Life is funny. You make plans for the day, week, month and you just expect that things will go your way. Then sometimes something happens that completely derails you.
Friday, I was at work when I got a phone call;
Raegan was having trouble breathing.
I left as fast as my legs would move and came home to find her wheezing and chest and tummy working overtime to catch her breath.
Again, we were back at Sick Kids, though it was with Raegan, not Ella. When they saw how hard it was for her to breathe, we were rushed right in.
Essentially my teeny tiny Itty Bitty girl was having an asthma attack.
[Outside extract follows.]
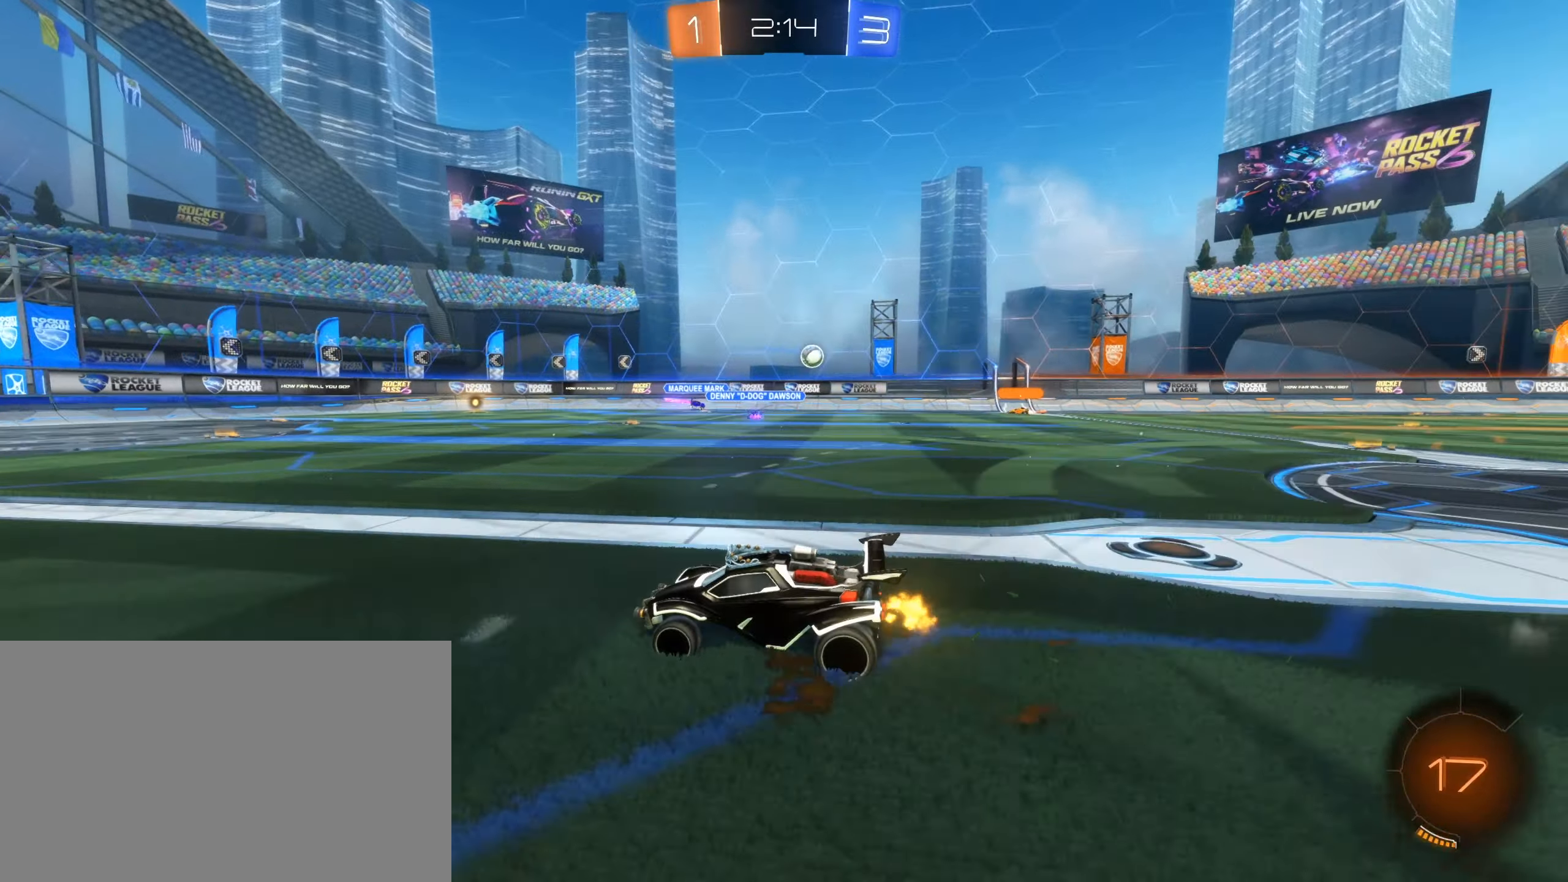
Gameplay with keyboard and mouse; each line is a JSON object with the keys and mouse buttons held at the frame after it. "events" lists presses ("down") and releases ("up") of "1", "2", "3", "4", "5", "a", "alt", "b", "c", "ctrl", "d", "e", "f", "g", "r", "s", "shift", "space", "t", "tab", "tilde", "v", "w", "x", "z", "mouse_left", "mouse_wheel", "mouse_right" and "mouse_mb4" between this image and that frame as [ms after this image, input, new state], when the widget could be followed in between; "mouse_mb5" appears only as held states. "mouse_left", "mouse_wheel", "mouse_right", "mouse_mb4", "mouse_mb5" = the "left", "wheel", "right", "mb4", "mb5" buttons of the "mouse" list. No other keys are recorded. "wheel" means that the mouse wheel is clicked or scrolled. Mouse movement is not recorded. Not read: q.
{"keys": ["d", "w"], "mouse": [], "events": [[50, "d", "down"], [200, "d", "up"], [234, "d", "down"], [384, "shift", "down"], [484, "shift", "up"]]}
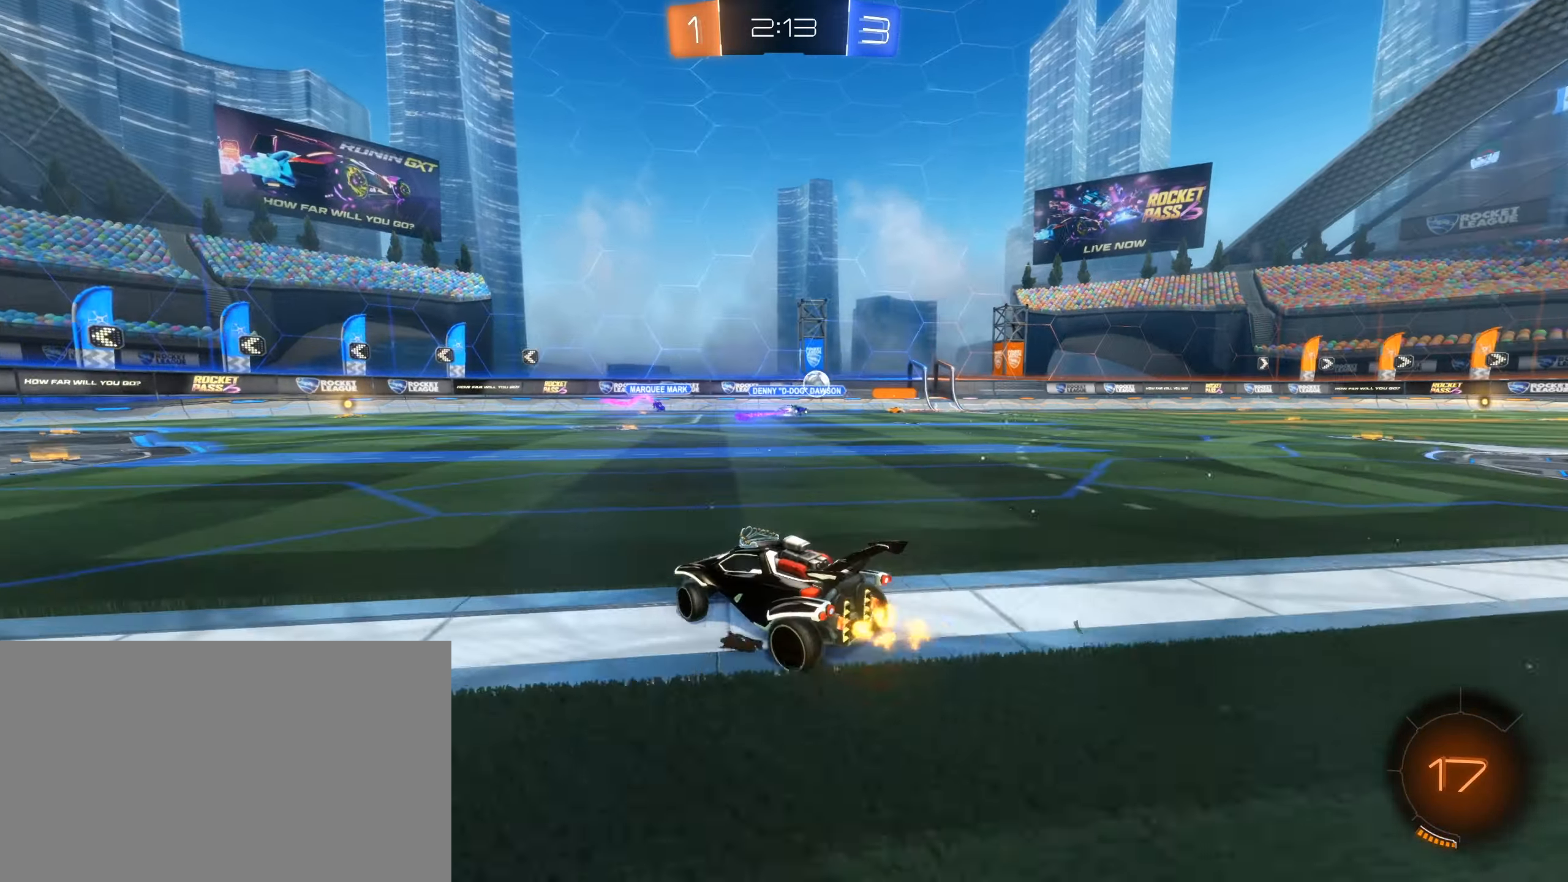
{"keys": ["d", "w"], "mouse": []}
And I knew she would be fine, I knew it, but seeing her with a stat probe on her foot and the alarm going off again brought me right back to their time in the NICU.
I knew she would be ok, but when I was sitting in the cafeteria, a place I’ve sat in many times before, I had to hold back sobs. The thing is, the girls’ time in the NICU left deeper scars than my c-section one did, and sometimes they’re really hard to see, and other times they’re right on the surface, like I just got them.
My little one is doing better, and after a few rounds of inhalers and medication, she was back to her usual feisty self.
That’s the thing about trauma, you make plans and then something happens, and your world stops. For everyone else, it keeps spinning, but you’re standing still, trying to remember to breathe. But, eventually you do, and you remember how to walk again, and if you’re lucky, you have an adorable curly – haired wild child waiting to give you cuddles.